9.      Mr Lewis said that the smaller blocks in the area near the Mills’ property were actually worth more per hectare than the Mills’ properties because of the size impediment. This meant the Mills’ properties had come in at a lower value than other smaller properties he compared to theirs. Although he had listed properties in the attached schedules of sales that had advantages over the Mills’ properties, he had made deductions from the value of the Mills’ properties to take this discrepancy into account. Mr Lewis said that he realized that the smaller 2 hectare blocks were extremely valuable. He had made appropriate deductions from the Mills’ holdings in comparison to these small holdings as to the land values. He noted in his report that their land was zoned 5(c1) and, as such, was not divisible. He reiterated his evidence that the Mills’ properties were worth less than if divisible and that he was aware of this factor.  

10.     When Mr Mills suggested his land had actually lost value, Mr Lewis said he did not look at any lost value but only current market value.  When Mr Mills queried the relevance of the 2 hectare properties that Mr Lewis had included in his lists of sales evidence, Mr Lewis gave evidence that he had included those properties for comparison in order to establish the house curtilage value only.  He had inspected the house and improvements on the block occupied by Mr Mills to establish the value of the house and curtilage as well as the total land value.

==========

Stated exercise 1 → According to the land valuation excerpt, under which zoning did Mr Lewis note the Mills' land fell?
Stated exercise 2 → Render this sentence from the land valuation excerpt in French: "Mr Lewis said that he realized that the smaller 2 hectare blocks were extremely valuable."
Stated exercise 3 → Retype everything in the land valuation excerpt from "10.     When Mr Mills" down to "total land value.".

Element location data:
==========

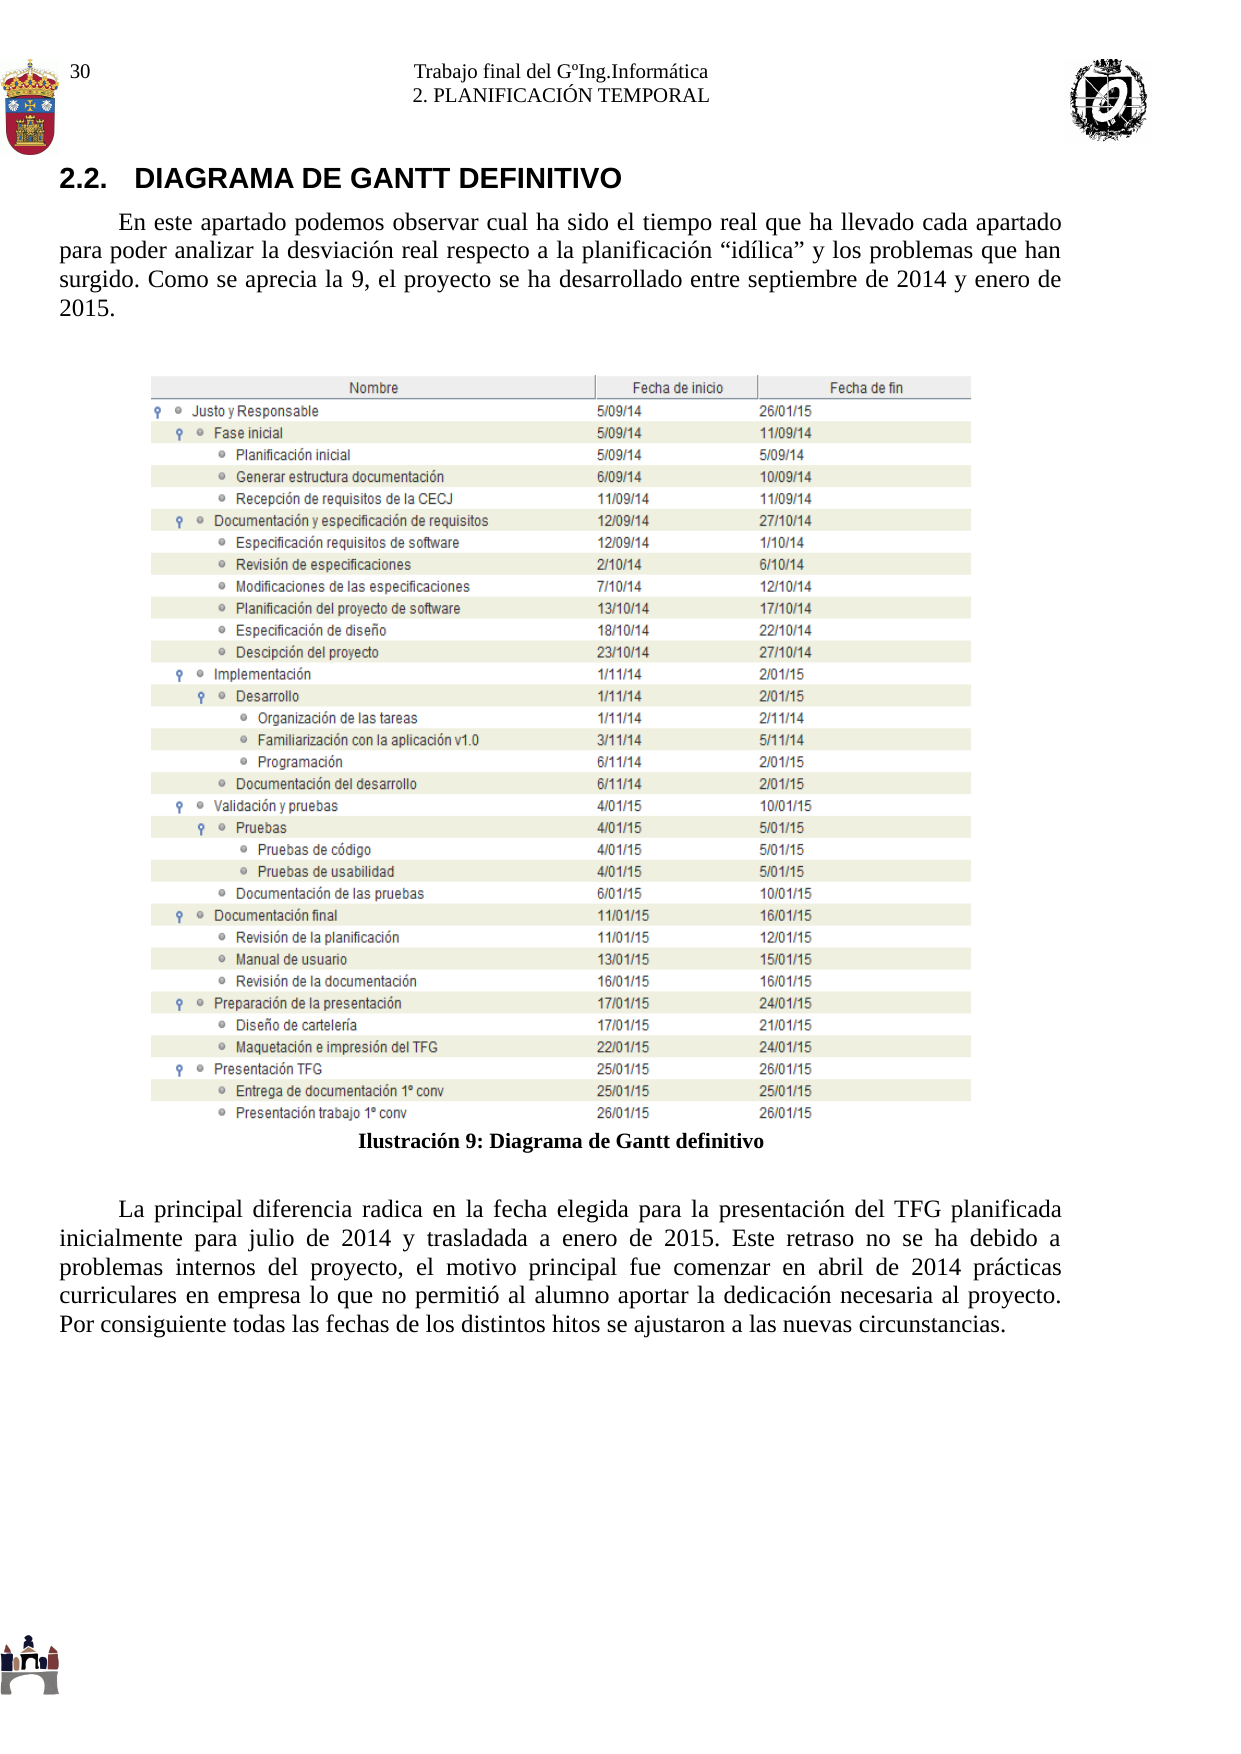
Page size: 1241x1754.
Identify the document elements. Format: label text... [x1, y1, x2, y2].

text La principal diferencia radica en la fecha elegida para la presentación del TFG planificada inicialmente para julio de 2014 y trasladada a enero de 2015. Este retraso no se ha debido a problemas internos del proyecto, el motivo principal fue comenzar en abril de 2014 prácticas curriculares en empresa lo que no permitió al alumno aportar la dedicación necesaria al proyecto. Por consiguiente todas las fechas de los distintos hitos se ajustaron a las nuevas circunstancias. [59, 1194, 1063, 1338]
picture [1063, 59, 1152, 144]
text En este apartado podemos observar cual ha sido el tiempo real que ha llevado cada apartado para poder analizar la desviación real respecto a la planificación “idílica” y los problemas que han surgido. Como se aprecia la Ilustración 9, el proyecto se ha desarrollado entre septiembre de 2014 y enero de 2015. [59, 207, 1063, 322]
picture [0, 1634, 59, 1695]
picture [151, 375, 972, 1128]
subtitle DIAGRAMA DE GANTT DEFINITIVO [59, 161, 1063, 195]
text Ilustración 9: Diagrama de Gantt definitivo [151, 1128, 971, 1153]
picture [0, 59, 59, 155]
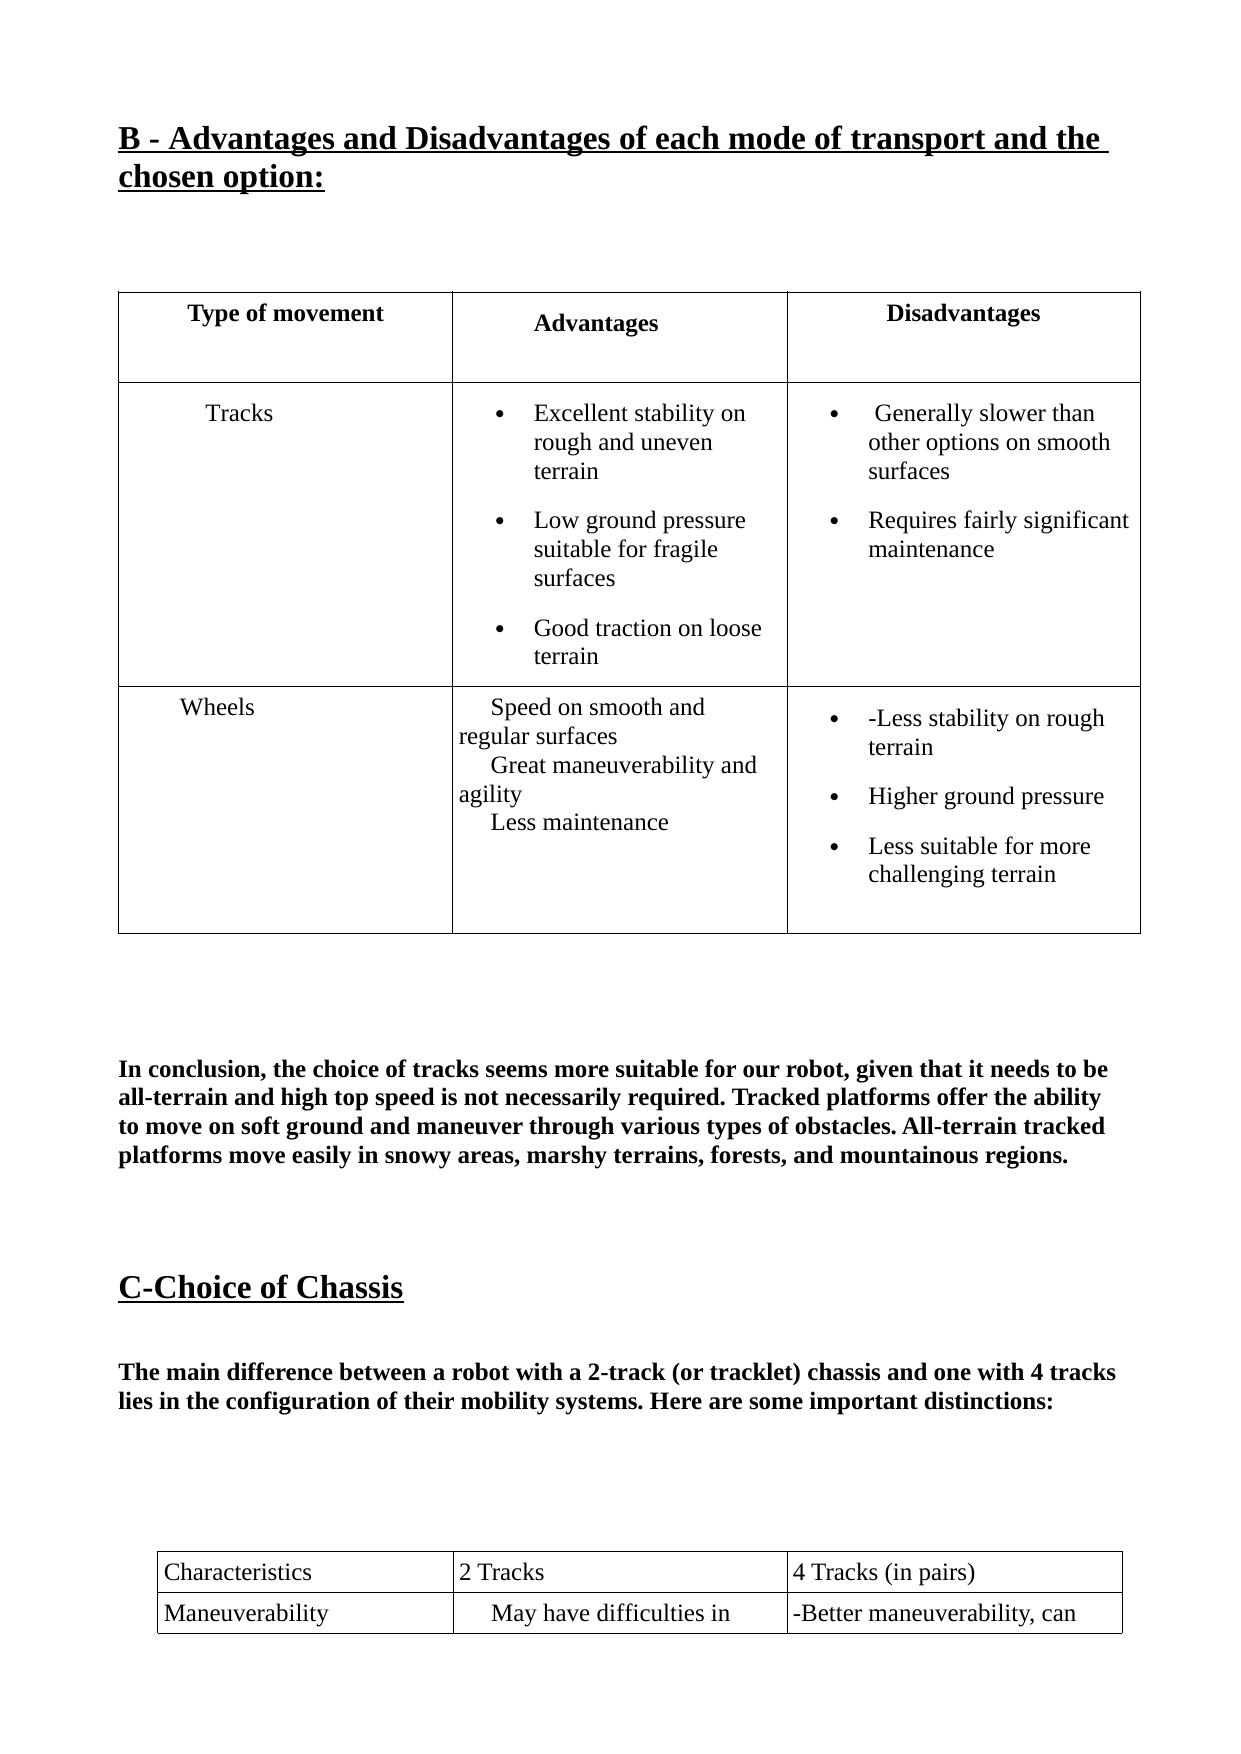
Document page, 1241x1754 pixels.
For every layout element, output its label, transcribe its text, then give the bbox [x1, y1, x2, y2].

==========

Reply 1 → Their land was zoned 5(c1), and as such was not divisible.

Reply 2 → M. Lewis a déclaré qu'il s'était rendu compte que les plus petits lots de 2 hectares avaient une valeur extrêmement élevée.

Reply 3 →
10.     When Mr Mills suggested his land had actually lost value, Mr Lewis said he did not look at any lost value but only current market value.  When Mr Mills queried the relevance of the 2 hectare properties that Mr Lewis had included in his lists of sales evidence, Mr Lewis gave evidence that he had included those properties for comparison in order to establish the house curtilage value only.  He had inspected the house and improvements on the block occupied by Mr Mills to establish the value of the house and curtilage as well as the total land value.